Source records
-- -- --

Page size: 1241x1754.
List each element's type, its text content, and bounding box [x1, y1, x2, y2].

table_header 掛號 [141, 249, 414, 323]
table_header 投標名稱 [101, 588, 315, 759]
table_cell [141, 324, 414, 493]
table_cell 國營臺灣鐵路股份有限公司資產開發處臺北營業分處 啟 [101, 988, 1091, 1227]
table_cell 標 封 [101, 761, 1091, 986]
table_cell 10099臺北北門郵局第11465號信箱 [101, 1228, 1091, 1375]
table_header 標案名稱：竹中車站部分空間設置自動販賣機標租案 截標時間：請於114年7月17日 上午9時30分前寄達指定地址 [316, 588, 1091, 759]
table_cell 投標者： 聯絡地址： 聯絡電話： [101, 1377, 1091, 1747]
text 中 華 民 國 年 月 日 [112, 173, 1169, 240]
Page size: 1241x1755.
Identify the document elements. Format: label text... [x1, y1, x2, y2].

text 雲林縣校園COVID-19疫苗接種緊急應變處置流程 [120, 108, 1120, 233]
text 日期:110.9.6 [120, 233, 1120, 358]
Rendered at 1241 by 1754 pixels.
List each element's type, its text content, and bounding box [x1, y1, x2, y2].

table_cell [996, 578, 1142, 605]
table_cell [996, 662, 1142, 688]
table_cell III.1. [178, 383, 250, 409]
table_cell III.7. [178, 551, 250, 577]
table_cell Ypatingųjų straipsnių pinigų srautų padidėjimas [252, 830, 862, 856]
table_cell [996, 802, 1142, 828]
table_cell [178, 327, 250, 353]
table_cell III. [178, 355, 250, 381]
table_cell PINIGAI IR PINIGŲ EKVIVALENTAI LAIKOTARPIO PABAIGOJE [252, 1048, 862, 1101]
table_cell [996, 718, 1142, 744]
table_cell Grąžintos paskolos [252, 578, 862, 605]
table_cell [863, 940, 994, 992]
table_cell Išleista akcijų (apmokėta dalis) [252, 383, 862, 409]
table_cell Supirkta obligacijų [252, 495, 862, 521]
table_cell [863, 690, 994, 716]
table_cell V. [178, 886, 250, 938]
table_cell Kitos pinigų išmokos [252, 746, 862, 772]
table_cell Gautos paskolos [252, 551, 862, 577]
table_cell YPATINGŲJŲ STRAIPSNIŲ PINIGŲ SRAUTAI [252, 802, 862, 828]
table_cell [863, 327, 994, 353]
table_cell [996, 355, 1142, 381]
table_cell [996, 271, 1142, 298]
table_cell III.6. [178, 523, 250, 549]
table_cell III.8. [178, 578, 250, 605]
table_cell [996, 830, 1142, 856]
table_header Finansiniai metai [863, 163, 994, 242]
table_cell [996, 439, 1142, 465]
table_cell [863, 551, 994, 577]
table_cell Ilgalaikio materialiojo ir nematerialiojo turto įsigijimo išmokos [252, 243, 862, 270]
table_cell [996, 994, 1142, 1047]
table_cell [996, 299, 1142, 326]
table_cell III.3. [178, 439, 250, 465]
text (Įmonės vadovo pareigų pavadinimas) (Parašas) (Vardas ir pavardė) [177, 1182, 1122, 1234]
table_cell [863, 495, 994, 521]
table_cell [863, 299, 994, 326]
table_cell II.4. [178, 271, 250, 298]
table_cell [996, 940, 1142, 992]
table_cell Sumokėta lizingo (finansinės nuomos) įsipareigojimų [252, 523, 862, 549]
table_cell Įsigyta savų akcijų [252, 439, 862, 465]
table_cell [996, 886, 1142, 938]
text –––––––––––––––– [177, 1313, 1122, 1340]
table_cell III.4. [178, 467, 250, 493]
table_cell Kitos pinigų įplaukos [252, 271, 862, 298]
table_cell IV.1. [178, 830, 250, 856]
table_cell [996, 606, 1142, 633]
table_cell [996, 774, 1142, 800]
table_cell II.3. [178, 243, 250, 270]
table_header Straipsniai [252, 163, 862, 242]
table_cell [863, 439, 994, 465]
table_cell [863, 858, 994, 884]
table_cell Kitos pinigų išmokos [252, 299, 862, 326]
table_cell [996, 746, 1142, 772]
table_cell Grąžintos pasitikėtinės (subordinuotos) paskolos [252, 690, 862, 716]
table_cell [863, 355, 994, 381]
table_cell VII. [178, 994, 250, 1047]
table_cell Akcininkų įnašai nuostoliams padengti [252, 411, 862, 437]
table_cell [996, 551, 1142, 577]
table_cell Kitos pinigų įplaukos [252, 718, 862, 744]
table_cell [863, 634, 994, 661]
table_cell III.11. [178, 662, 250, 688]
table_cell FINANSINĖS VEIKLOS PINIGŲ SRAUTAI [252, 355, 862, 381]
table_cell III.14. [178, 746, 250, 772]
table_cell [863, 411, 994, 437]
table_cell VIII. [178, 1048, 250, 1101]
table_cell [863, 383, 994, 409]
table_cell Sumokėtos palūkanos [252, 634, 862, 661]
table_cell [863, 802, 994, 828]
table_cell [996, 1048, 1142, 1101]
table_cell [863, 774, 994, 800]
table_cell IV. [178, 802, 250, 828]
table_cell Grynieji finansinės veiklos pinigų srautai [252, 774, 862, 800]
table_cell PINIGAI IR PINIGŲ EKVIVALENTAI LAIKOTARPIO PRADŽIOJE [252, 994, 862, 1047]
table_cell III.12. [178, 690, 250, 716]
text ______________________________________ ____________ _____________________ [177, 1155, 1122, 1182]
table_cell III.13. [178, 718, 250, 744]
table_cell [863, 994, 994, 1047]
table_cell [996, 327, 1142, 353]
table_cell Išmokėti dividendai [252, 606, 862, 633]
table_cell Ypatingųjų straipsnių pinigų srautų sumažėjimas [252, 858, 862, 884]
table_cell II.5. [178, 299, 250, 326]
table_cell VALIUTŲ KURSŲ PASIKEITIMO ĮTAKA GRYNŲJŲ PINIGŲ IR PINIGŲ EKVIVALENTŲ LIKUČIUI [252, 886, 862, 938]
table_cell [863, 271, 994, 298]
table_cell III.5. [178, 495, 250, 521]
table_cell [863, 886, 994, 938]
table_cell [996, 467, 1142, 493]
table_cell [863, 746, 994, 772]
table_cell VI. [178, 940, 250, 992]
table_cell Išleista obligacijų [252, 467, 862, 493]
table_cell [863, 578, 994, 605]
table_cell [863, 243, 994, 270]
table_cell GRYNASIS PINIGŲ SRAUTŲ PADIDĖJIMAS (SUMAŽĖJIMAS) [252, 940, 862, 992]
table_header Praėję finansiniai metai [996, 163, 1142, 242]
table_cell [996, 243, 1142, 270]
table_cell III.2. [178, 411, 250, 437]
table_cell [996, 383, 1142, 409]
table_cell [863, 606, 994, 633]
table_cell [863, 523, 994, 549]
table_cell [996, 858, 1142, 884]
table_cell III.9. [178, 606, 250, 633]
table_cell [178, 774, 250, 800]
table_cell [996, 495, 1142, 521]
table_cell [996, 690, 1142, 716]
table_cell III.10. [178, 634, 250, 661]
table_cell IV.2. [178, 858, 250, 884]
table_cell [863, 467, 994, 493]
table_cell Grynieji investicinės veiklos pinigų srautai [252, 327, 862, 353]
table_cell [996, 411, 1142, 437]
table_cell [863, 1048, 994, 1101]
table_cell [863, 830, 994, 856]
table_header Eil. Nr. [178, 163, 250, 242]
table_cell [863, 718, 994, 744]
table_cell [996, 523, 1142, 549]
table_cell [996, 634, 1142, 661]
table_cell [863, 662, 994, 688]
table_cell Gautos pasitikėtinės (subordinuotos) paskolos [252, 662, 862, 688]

-- -- --

• **AIM OF THE EXERCISE**
Output every one of the lines above verbatim, from first to last, keeping each one unchanged.

• **COMPLETE OUTPUT**
Page size: 1241x1754.
List each element's type, its text content, and bounding box [x1, y1, x2, y2].

table_header 掛號 [141, 249, 414, 323]
table_header 投標名稱 [101, 588, 315, 759]
table_cell [141, 324, 414, 493]
table_cell 國營臺灣鐵路股份有限公司資產開發處臺北營業分處 啟 [101, 988, 1091, 1227]
table_cell 標 封 [101, 761, 1091, 986]
table_cell 10099臺北北門郵局第11465號信箱 [101, 1228, 1091, 1375]
table_header 標案名稱：竹中車站部分空間設置自動販賣機標租案 截標時間：請於114年7月17日 上午9時30分前寄達指定地址 [316, 588, 1091, 759]
table_cell 投標者： 聯絡地址： 聯絡電話： [101, 1377, 1091, 1747]
text 中 華 民 國 年 月 日 [112, 173, 1169, 240]
Page size: 1241x1755.
Identify the document elements. Format: label text... [x1, y1, x2, y2].

text 雲林縣校園COVID-19疫苗接種緊急應變處置流程 [120, 108, 1120, 233]
text 日期:110.9.6 [120, 233, 1120, 358]
Rendered at 1241 by 1754 pixels.
List each element's type, its text content, and bounding box [x1, y1, x2, y2].

table_cell [996, 578, 1142, 605]
table_cell [996, 662, 1142, 688]
table_cell III.1. [178, 383, 250, 409]
table_cell III.7. [178, 551, 250, 577]
table_cell Ypatingųjų straipsnių pinigų srautų padidėjimas [252, 830, 862, 856]
table_cell [996, 802, 1142, 828]
table_cell [178, 327, 250, 353]
table_cell III. [178, 355, 250, 381]
table_cell PINIGAI IR PINIGŲ EKVIVALENTAI LAIKOTARPIO PABAIGOJE [252, 1048, 862, 1101]
table_cell [996, 718, 1142, 744]
table_cell Grąžintos paskolos [252, 578, 862, 605]
table_cell [863, 940, 994, 992]
table_cell Išleista akcijų (apmokėta dalis) [252, 383, 862, 409]
table_cell Supirkta obligacijų [252, 495, 862, 521]
table_cell [863, 690, 994, 716]
table_cell V. [178, 886, 250, 938]
table_cell Kitos pinigų išmokos [252, 746, 862, 772]
table_cell Gautos paskolos [252, 551, 862, 577]
table_cell YPATINGŲJŲ STRAIPSNIŲ PINIGŲ SRAUTAI [252, 802, 862, 828]
table_cell [863, 327, 994, 353]
table_cell [996, 355, 1142, 381]
table_cell [996, 271, 1142, 298]
table_cell III.6. [178, 523, 250, 549]
table_cell III.8. [178, 578, 250, 605]
table_cell [996, 830, 1142, 856]
table_header Finansiniai metai [863, 163, 994, 242]
table_cell [996, 439, 1142, 465]
table_cell [863, 551, 994, 577]
table_cell Ilgalaikio materialiojo ir nematerialiojo turto įsigijimo išmokos [252, 243, 862, 270]
table_cell [996, 994, 1142, 1047]
table_cell [996, 299, 1142, 326]
table_cell III.3. [178, 439, 250, 465]
text (Įmonės vadovo pareigų pavadinimas) (Parašas) (Vardas ir pavardė) [177, 1182, 1122, 1234]
table_cell [863, 495, 994, 521]
table_cell [863, 299, 994, 326]
table_cell II.4. [178, 271, 250, 298]
table_cell [996, 940, 1142, 992]
table_cell Sumokėta lizingo (finansinės nuomos) įsipareigojimų [252, 523, 862, 549]
table_cell Įsigyta savų akcijų [252, 439, 862, 465]
table_cell [996, 886, 1142, 938]
text –––––––––––––––– [177, 1313, 1122, 1340]
table_cell III.4. [178, 467, 250, 493]
table_cell Kitos pinigų įplaukos [252, 271, 862, 298]
table_cell IV.1. [178, 830, 250, 856]
table_cell [996, 606, 1142, 633]
table_cell [996, 774, 1142, 800]
table_cell II.3. [178, 243, 250, 270]
table_header Straipsniai [252, 163, 862, 242]
table_cell [863, 439, 994, 465]
table_cell [863, 858, 994, 884]
table_cell Kitos pinigų išmokos [252, 299, 862, 326]
table_cell [996, 746, 1142, 772]
table_cell Grąžintos pasitikėtinės (subordinuotos) paskolos [252, 690, 862, 716]
table_cell [863, 355, 994, 381]
table_cell VII. [178, 994, 250, 1047]
table_cell Akcininkų įnašai nuostoliams padengti [252, 411, 862, 437]
table_cell [996, 551, 1142, 577]
table_cell Kitos pinigų įplaukos [252, 718, 862, 744]
table_cell [863, 634, 994, 661]
table_cell III.11. [178, 662, 250, 688]
table_cell FINANSINĖS VEIKLOS PINIGŲ SRAUTAI [252, 355, 862, 381]
table_cell III.14. [178, 746, 250, 772]
table_cell [863, 411, 994, 437]
table_cell VIII. [178, 1048, 250, 1101]
table_cell [863, 383, 994, 409]
table_cell Sumokėtos palūkanos [252, 634, 862, 661]
table_cell [863, 802, 994, 828]
table_cell [996, 1048, 1142, 1101]
table_cell [863, 774, 994, 800]
table_cell IV. [178, 802, 250, 828]
table_cell Grynieji finansinės veiklos pinigų srautai [252, 774, 862, 800]
table_cell PINIGAI IR PINIGŲ EKVIVALENTAI LAIKOTARPIO PRADŽIOJE [252, 994, 862, 1047]
table_cell III.12. [178, 690, 250, 716]
text ______________________________________ ____________ _____________________ [177, 1155, 1122, 1182]
table_cell III.13. [178, 718, 250, 744]
table_cell [863, 994, 994, 1047]
table_cell [996, 327, 1142, 353]
table_cell Išmokėti dividendai [252, 606, 862, 633]
table_cell Ypatingųjų straipsnių pinigų srautų sumažėjimas [252, 858, 862, 884]
table_cell II.5. [178, 299, 250, 326]
table_cell VALIUTŲ KURSŲ PASIKEITIMO ĮTAKA GRYNŲJŲ PINIGŲ IR PINIGŲ EKVIVALENTŲ LIKUČIUI [252, 886, 862, 938]
table_cell [863, 271, 994, 298]
table_cell III.5. [178, 495, 250, 521]
table_cell [863, 886, 994, 938]
table_cell [996, 467, 1142, 493]
table_cell [863, 746, 994, 772]
table_cell VI. [178, 940, 250, 992]
table_cell Išleista obligacijų [252, 467, 862, 493]
table_cell [863, 578, 994, 605]
table_cell [863, 243, 994, 270]
table_cell GRYNASIS PINIGŲ SRAUTŲ PADIDĖJIMAS (SUMAŽĖJIMAS) [252, 940, 862, 992]
table_header Praėję finansiniai metai [996, 163, 1142, 242]
table_cell [996, 243, 1142, 270]
table_cell III.2. [178, 411, 250, 437]
table_cell [996, 383, 1142, 409]
table_cell [863, 606, 994, 633]
table_cell [863, 523, 994, 549]
table_cell [996, 858, 1142, 884]
table_cell III.9. [178, 606, 250, 633]
table_cell [178, 774, 250, 800]
table_cell [996, 495, 1142, 521]
table_cell [996, 690, 1142, 716]
table_cell III.10. [178, 634, 250, 661]
table_cell IV.2. [178, 858, 250, 884]
table_cell [863, 467, 994, 493]
table_cell Grynieji investicinės veiklos pinigų srautai [252, 327, 862, 353]
table_cell [996, 411, 1142, 437]
table_cell [863, 1048, 994, 1101]
table_cell [863, 830, 994, 856]
table_header Eil. Nr. [178, 163, 250, 242]
table_cell [863, 718, 994, 744]
table_cell [996, 523, 1142, 549]
table_cell [996, 634, 1142, 661]
table_cell [863, 662, 994, 688]
table_cell Gautos pasitikėtinės (subordinuotos) paskolos [252, 662, 862, 688]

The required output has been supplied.